Maussan, whose research has courted controversy for nearly a decade, has floated the idea that the mummies might be alien-human 'hybrids' — and he's now suing Peru's government for the right to ship the bodies to more advanced labs in the US.

Now, even the most naive, optimistic, trusting soul in the world would have to point out that while Rep. Burchett has vowed to "assemble 'the most important people in the world'" to get to the bottom of the mystery of these mummified humanoid remains, like the Nick Fury of UFOlogists, he just happened to find them at the university of his home state. It's not being cynical to point out that with 7 billion people in the world, his idea of "the best" are his own constituents, it's being realistic.

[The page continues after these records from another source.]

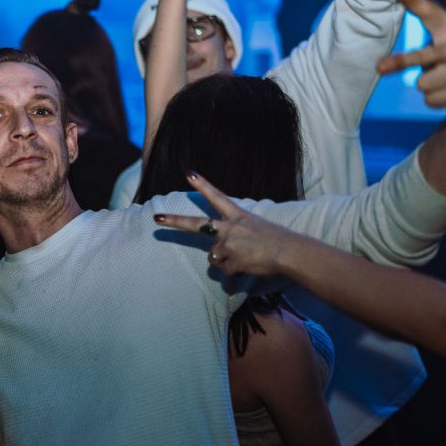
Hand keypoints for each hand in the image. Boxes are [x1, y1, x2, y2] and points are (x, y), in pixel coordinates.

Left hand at [152, 172, 300, 276]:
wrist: (289, 252)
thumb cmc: (279, 240)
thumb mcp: (258, 227)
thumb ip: (238, 235)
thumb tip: (223, 254)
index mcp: (237, 215)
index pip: (216, 196)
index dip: (202, 185)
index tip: (188, 173)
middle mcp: (228, 227)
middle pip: (196, 224)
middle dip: (174, 221)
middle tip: (156, 218)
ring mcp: (227, 244)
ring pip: (213, 257)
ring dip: (225, 260)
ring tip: (246, 258)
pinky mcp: (229, 260)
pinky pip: (224, 271)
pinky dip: (233, 272)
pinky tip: (248, 267)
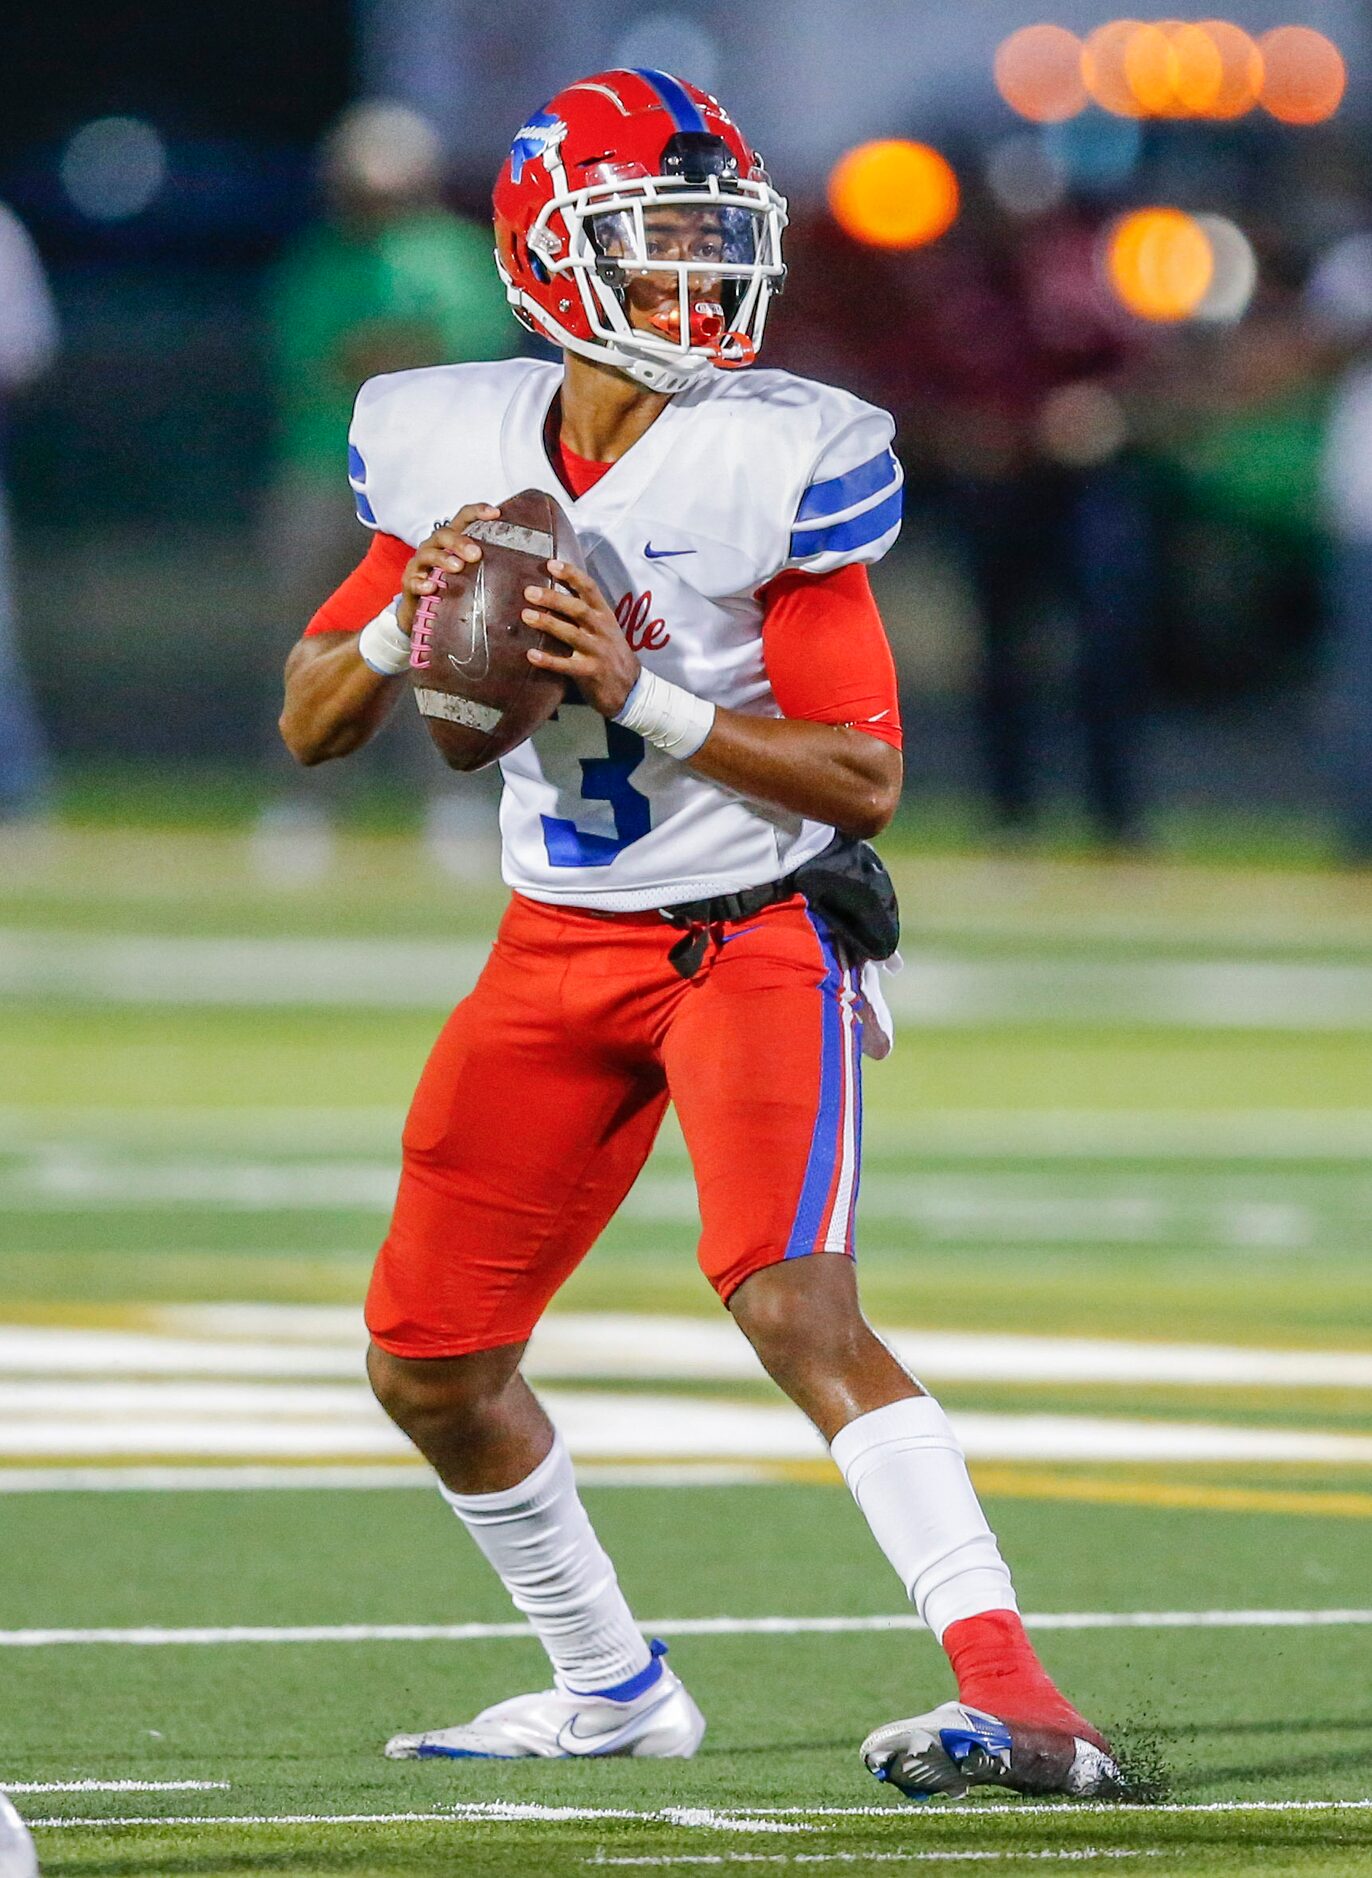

That's either a wild coincidence or just another example of an elected official buying support with taxpayer money. And it's not hard to figure out which. 

Still, despite this seeming like just another crass power grab among the thousands these solons do every day, maybe some good will come of it. Perhaps these Tennessee Vols at the research lab will find the "relic DNA" they're looking for. And that it can't possibly be of terrestrial origin. If nothing else, maybe getting these skeletal remains into the US and presenting them in Congress and putting their existence on the record will, in fact, "spark the furor" Burchett is looking for. And in doing so, move the football just a few more inches ahead and get us closer to the answers we seek.

It seems like a pipe dream. And if I was a better man, I'd put my money on this being just another dead end. Another half million dollars flushed down the shitter of what should be the greatest investigation in the history of humankind. I hope I'm wrong. It's just that when you assume the federal government is just playing us and has no real interest in revealing the truth, you find yourself being right 100% of the time.